Facturation électronique 2026 : c'est quoi, et pourquoi ça vous concerne (même en franchise de TVA)
Depuis quelques semaines, la question revient sans arrêt sur le forum et par email : « c'est quoi cette histoire de facturation électronique obligatoire, je dois faire quoi ? ». Et à chaque fois, je sens la même angoisse derrière la question — celle qu'on a tous face à une réforme administrative dont personne ne prend le temps d'expliquer les bases.
Alors on reprend depuis le début. Ceci est le premier article d'une série de cinq sur le sujet — celui-là pose juste les fondations : c'est quoi, pourquoi, et qui est concerné.
Ma première réaction, quand j'ai entendu parler de cette réforme, a été « je suis en franchise de TVA, ça ne me concerne pas ». J'avais tort. J'ai mis du temps à comprendre pourquoi — et je préfère vous éviter ce détour.
Un PDF envoyé par email, ce n'est PAS une facture électronique
Première confusion à dissiper, et c'est la plus importante : ce que vous faites aujourd'hui — un PDF généré depuis votre logiciel, envoyé par email ou remis en main propre — n'est pas une « facture électronique » au sens de la loi. C'est une facture numérisée, un document lisible par un humain. La réforme parle d'autre chose : une facture structurée, lisible aussi par une machine, et transmise par un circuit précis.
Le format retenu pour la France s'appelle Factur-X. Concrètement, c'est un PDF tout à fait normal à l'œil — vous l'ouvrez, vous le lisez, il ressemble à n'importe quelle facture — mais un fichier XML est caché à l'intérieur. Ce XML contient les mêmes informations (montants, TVA, dates, SIRET) mais dans un format que les logiciels comptables peuvent lire et traiter automatiquement, sans qu'un humain ait à ressaisir quoi que ce soit.
Autre nouveauté : cette facture ne peut plus circuler n'importe comment. Elle doit passer par une Plateforme Agréée (PA) — un service en ligne certifié par l'administration fiscale, qui se charge de transmettre la facture à votre client et d'en informer le fisc automatiquement. On détaille ce mécanisme dans le troisième article de cette série.
Pourquoi cette réforme existe
Deux raisons officielles, et elles sont réelles :
- La fraude à la TVA. Elle coûterait plusieurs milliards d'euros par an à l'État français. Quand chaque facture B2B passe par une plateforme qui transmet automatiquement les données au fisc, la fraude devient beaucoup plus difficile à organiser.
- La simplification déclarative. À terme, l'objectif affiché est que vos déclarations de TVA se pré-remplissent automatiquement à partir des factures transmises — un peu comme votre déclaration de revenus aujourd'hui.
Cette réforme n'est pas une invention franco-française isolée : elle s'inscrit dans un mouvement européen plus large (l'initiative « VAT in the Digital Age » de la Commission européenne), plusieurs pays voisins ayant déjà basculé ou étant en train de le faire.
« Je suis en franchise en base de TVA, je ne facture pas de TVA, donc je ne suis pas concerné. » C'est faux. La franchise en base vous dispense de facturer la TVA — elle ne vous sort pas du champ de la TVA pour autant. Vous restez assujetti, donc concerné par la réforme, en réception comme en émission, exactement comme une entreprise qui facture de la TVA.

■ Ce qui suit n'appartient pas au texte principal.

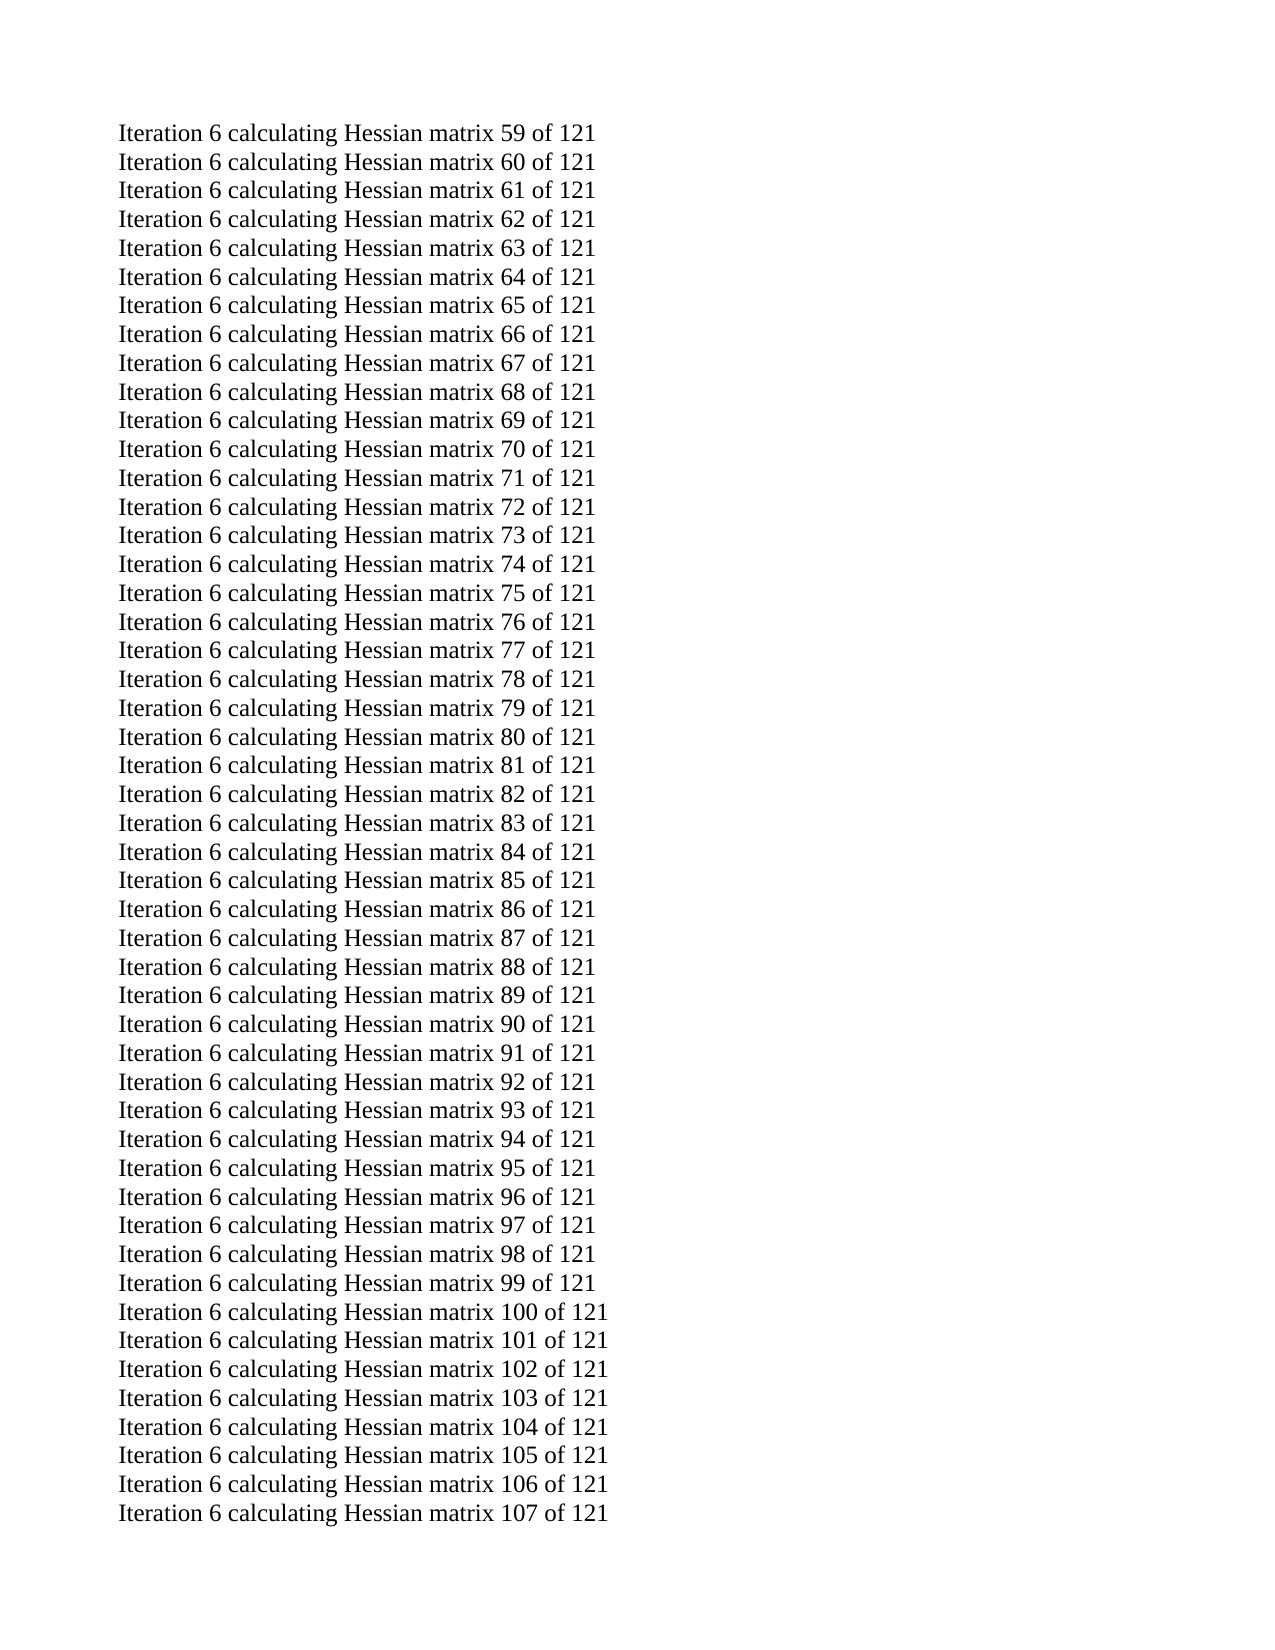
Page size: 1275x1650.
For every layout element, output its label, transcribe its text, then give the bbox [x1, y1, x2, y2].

text Iteration 6 calculating Hessian matrix 60 of 121 [118, 147, 1157, 176]
text Iteration 6 calculating Hessian matrix 71 of 121 [118, 463, 1157, 492]
text Iteration 6 calculating Hessian matrix 89 of 121 [118, 981, 1157, 1009]
text Iteration 6 calculating Hessian matrix 87 of 121 [118, 923, 1157, 952]
text Iteration 6 calculating Hessian matrix 77 of 121 [118, 636, 1157, 664]
text Iteration 6 calculating Hessian matrix 70 of 121 [118, 434, 1157, 463]
text Iteration 6 calculating Hessian matrix 82 of 121 [118, 779, 1157, 808]
text Iteration 6 calculating Hessian matrix 65 of 121 [118, 291, 1157, 319]
text Iteration 6 calculating Hessian matrix 62 of 121 [118, 204, 1157, 233]
text Iteration 6 calculating Hessian matrix 64 of 121 [118, 262, 1157, 291]
text Iteration 6 calculating Hessian matrix 73 of 121 [118, 521, 1157, 549]
text Iteration 6 calculating Hessian matrix 95 of 121 [118, 1153, 1157, 1182]
text Iteration 6 calculating Hessian matrix 96 of 121 [118, 1182, 1157, 1211]
text Iteration 6 calculating Hessian matrix 76 of 121 [118, 607, 1157, 636]
text Iteration 6 calculating Hessian matrix 81 of 121 [118, 751, 1157, 779]
text Iteration 6 calculating Hessian matrix 104 of 121 [118, 1412, 1157, 1441]
text Iteration 6 calculating Hessian matrix 106 of 121 [118, 1469, 1157, 1498]
text Iteration 6 calculating Hessian matrix 94 of 121 [118, 1124, 1157, 1153]
text Iteration 6 calculating Hessian matrix 61 of 121 [118, 176, 1157, 204]
text Iteration 6 calculating Hessian matrix 80 of 121 [118, 722, 1157, 751]
text Iteration 6 calculating Hessian matrix 68 of 121 [118, 377, 1157, 406]
text Iteration 6 calculating Hessian matrix 63 of 121 [118, 233, 1157, 262]
text Iteration 6 calculating Hessian matrix 90 of 121 [118, 1009, 1157, 1038]
text Iteration 6 calculating Hessian matrix 79 of 121 [118, 693, 1157, 722]
text Iteration 6 calculating Hessian matrix 107 of 121 [118, 1498, 1157, 1527]
text Iteration 6 calculating Hessian matrix 105 of 121 [118, 1441, 1157, 1469]
text Iteration 6 calculating Hessian matrix 66 of 121 [118, 319, 1157, 348]
text Iteration 6 calculating Hessian matrix 67 of 121 [118, 348, 1157, 377]
text Iteration 6 calculating Hessian matrix 91 of 121 [118, 1038, 1157, 1067]
text Iteration 6 calculating Hessian matrix 92 of 121 [118, 1067, 1157, 1096]
text Iteration 6 calculating Hessian matrix 69 of 121 [118, 406, 1157, 434]
text Iteration 6 calculating Hessian matrix 86 of 121 [118, 894, 1157, 923]
text Iteration 6 calculating Hessian matrix 74 of 121 [118, 549, 1157, 578]
text Iteration 6 calculating Hessian matrix 102 of 121 [118, 1354, 1157, 1383]
text Iteration 6 calculating Hessian matrix 101 of 121 [118, 1326, 1157, 1354]
text Iteration 6 calculating Hessian matrix 103 of 121 [118, 1383, 1157, 1412]
text Iteration 6 calculating Hessian matrix 83 of 121 [118, 808, 1157, 837]
text Iteration 6 calculating Hessian matrix 99 of 121 [118, 1268, 1157, 1297]
text Iteration 6 calculating Hessian matrix 88 of 121 [118, 952, 1157, 981]
text Iteration 6 calculating Hessian matrix 100 of 121 [118, 1297, 1157, 1326]
text Iteration 6 calculating Hessian matrix 84 of 121 [118, 837, 1157, 866]
text Iteration 6 calculating Hessian matrix 72 of 121 [118, 492, 1157, 521]
text Iteration 6 calculating Hessian matrix 93 of 121 [118, 1096, 1157, 1124]
text Iteration 6 calculating Hessian matrix 59 of 121 [118, 118, 1157, 147]
text Iteration 6 calculating Hessian matrix 97 of 121 [118, 1211, 1157, 1239]
text Iteration 6 calculating Hessian matrix 98 of 121 [118, 1239, 1157, 1268]
text Iteration 6 calculating Hessian matrix 75 of 121 [118, 578, 1157, 607]
text Iteration 6 calculating Hessian matrix 78 of 121 [118, 664, 1157, 693]
text Iteration 6 calculating Hessian matrix 85 of 121 [118, 866, 1157, 894]
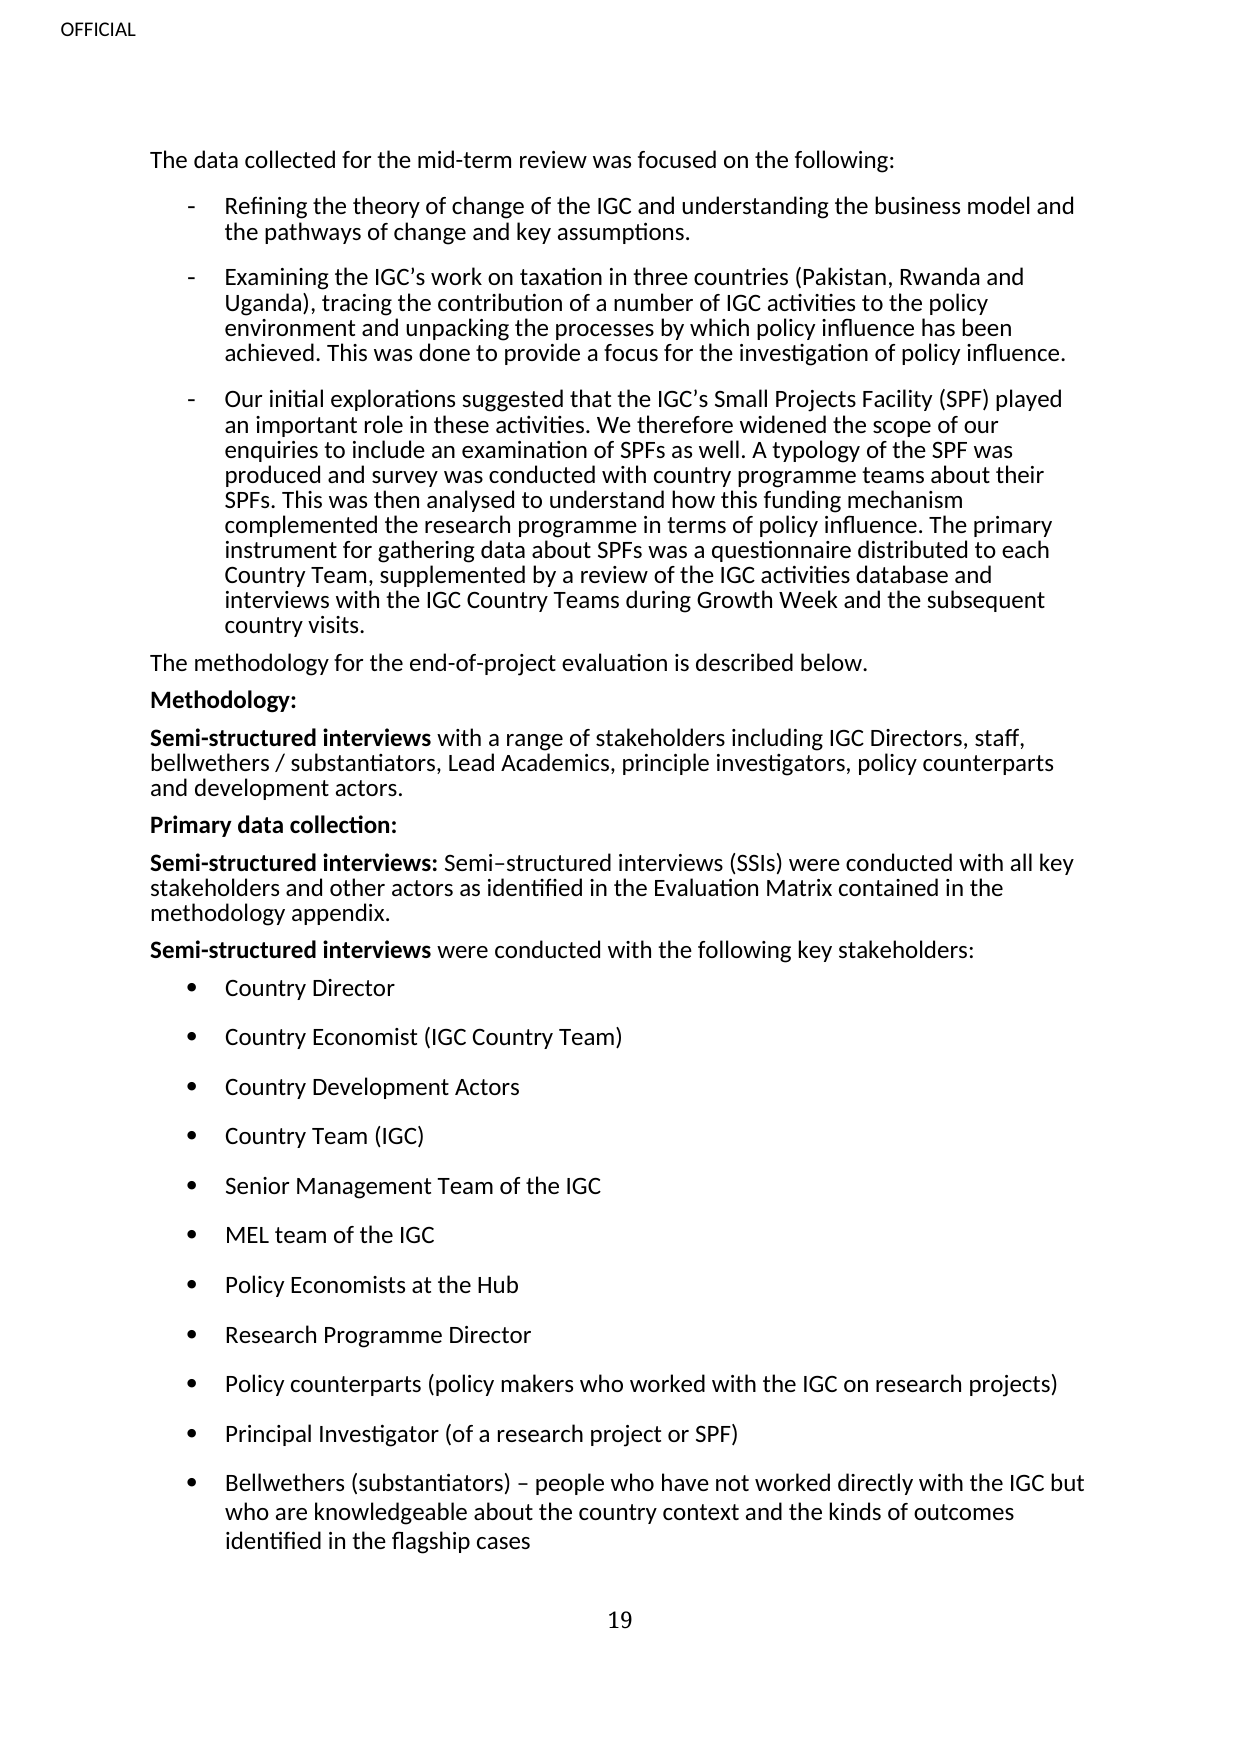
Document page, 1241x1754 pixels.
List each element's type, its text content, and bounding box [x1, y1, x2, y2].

Qui est concerné, concrètement
Toutes les entreprises françaises assujetties à la TVA, sans exception de taille ni de régime — donc y compris les micro-entrepreneurs et artisans en franchise en base. Deux obligations distinctes s'appliquent à des rythmes différents selon votre taille (on détaille les dates exactes dans le prochain article) :
- La réception de factures électroniques envoyées par vos fournisseurs.
- L'émission de vos propres factures au format électronique, pour vos clients professionnels (B2B).
Pour vos ventes à des particuliers — un client qui achète sur votre stand de marché, par exemple — la logique est différente : pas de facture électronique obligatoire, mais une transmission de données à l'administration appelée e-reporting. On y revient en détail dans le troisième article.
Une facture électronique n'est pas juste un PDF : c'est un fichier structuré (Factur-X) transmis via une Plateforme Agréée. Tout le monde est concerné, y compris en franchise de TVA. Deux obligations séparées : recevoir (bientôt) et émettre (un peu plus tard) — les dates précises, c'est le sujet du prochain article.
Dans la suite de cette série : le calendrier exact selon votre situation, le fonctionnement concret de la Plateforme Agréée et du format Factur-X, ce que vous risquez si vous n'êtes pas prêt à temps, et surtout — un plan d'action simple pour vous mettre en règle sans y perdre vos soirées.
Guide pratique, pas conseil fiscal personnalisé : pour votre situation précise, votre comptable ou votre centre de gestion agréé reste le bon interlocuteur.